Heather Ann Thompson, author of Blood in the Water: The Attica Prison Uprising of 1971 and Its Legac

«Using superb research and gripping narratives,Renfro's book shows that panics about strangers kidnapping, molesting, and murdering kids may have made children less safe, by obscuring the fact that it is overwhelmingly often parents and close relatives who do these things. The book is all the more timely in demonstrating how right-wing activists used these panics to promote their anti-gay and anti-feminist agenda and to expand the carceral and surveillance state in ways that do little to protect children.»

Linda Gordon, New York University

«Stranger Danger brilliantly demonstrates how the manufactured epidemic of missing children during the 1980s empowered the victims' rights crusade and produced a bipartisan consensus in favor of punitive child protection policies.

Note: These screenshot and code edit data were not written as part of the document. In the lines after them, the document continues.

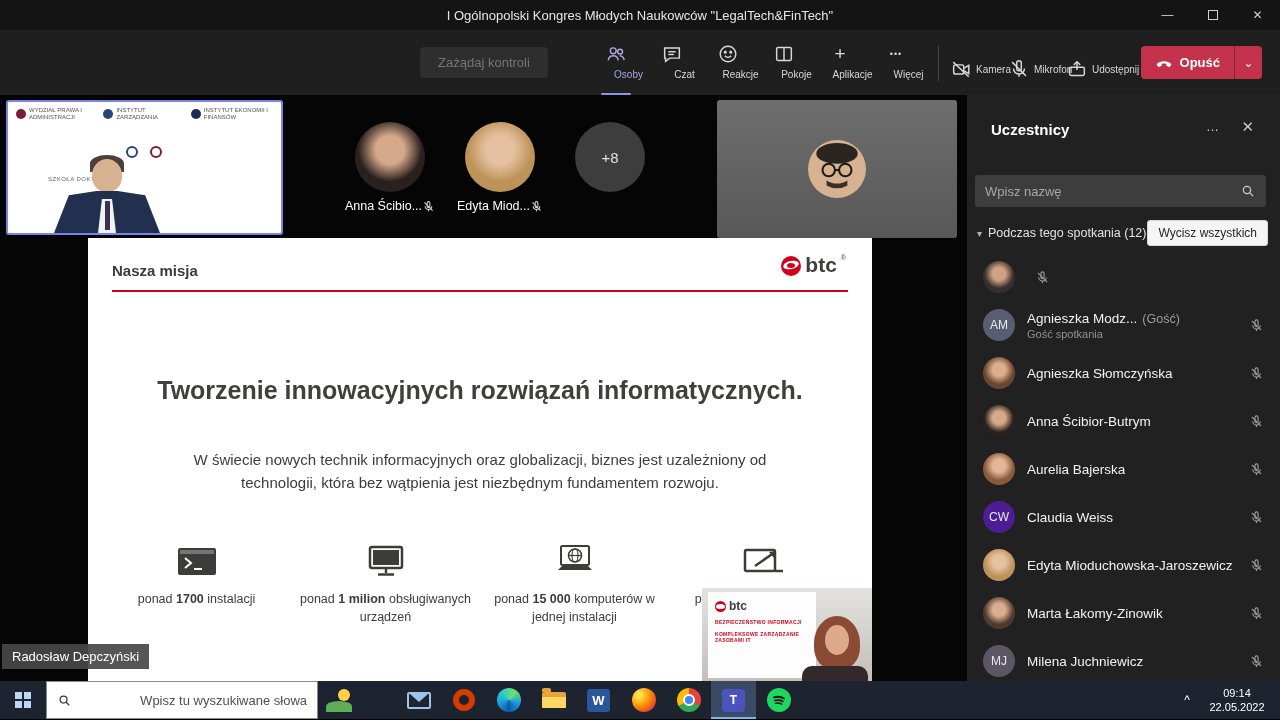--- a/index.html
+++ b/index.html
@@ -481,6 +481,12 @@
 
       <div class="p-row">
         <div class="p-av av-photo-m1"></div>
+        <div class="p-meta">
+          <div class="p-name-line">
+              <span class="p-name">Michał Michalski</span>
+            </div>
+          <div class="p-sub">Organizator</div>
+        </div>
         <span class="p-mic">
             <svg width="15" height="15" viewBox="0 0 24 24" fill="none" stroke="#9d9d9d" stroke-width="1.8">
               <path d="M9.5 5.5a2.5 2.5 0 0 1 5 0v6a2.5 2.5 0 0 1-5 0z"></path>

Renfro persuasively connects the ideology of 'endangered childhood' to the expansion of the carceral state, the double standards between white innocence and nonwhite criminality, the stigmatization of sexual minorities, the corporate exploitation of parental anxiety, and the enhanced social control of all American youth. An extraordinary model of political history beyond the red-blue divide.»

Matthew D. Lassiter, University of Michigan

«Stranger Danger leaves us with a devastating portrait of a country exposing its children to real dangers by shadow-boxing with imagined ones. In the 1980s and '90s, a burgeoning 'child protection regime' of federalized policing and surveillance leveraged a handful of tragic cases of violent stranger abduction to externalize the threat. Renfro powerfully redirects the gaze away from the missing kid on the milk carton-almost certainly a runaway, a 'throwaway,' or a family abductee-to the malign misuse of personal tragedy to paper over a politically produced societal failure of heartbreaking dimensions. An important contribution to the literature on racialized 'family values' and the growth of the carceral state.»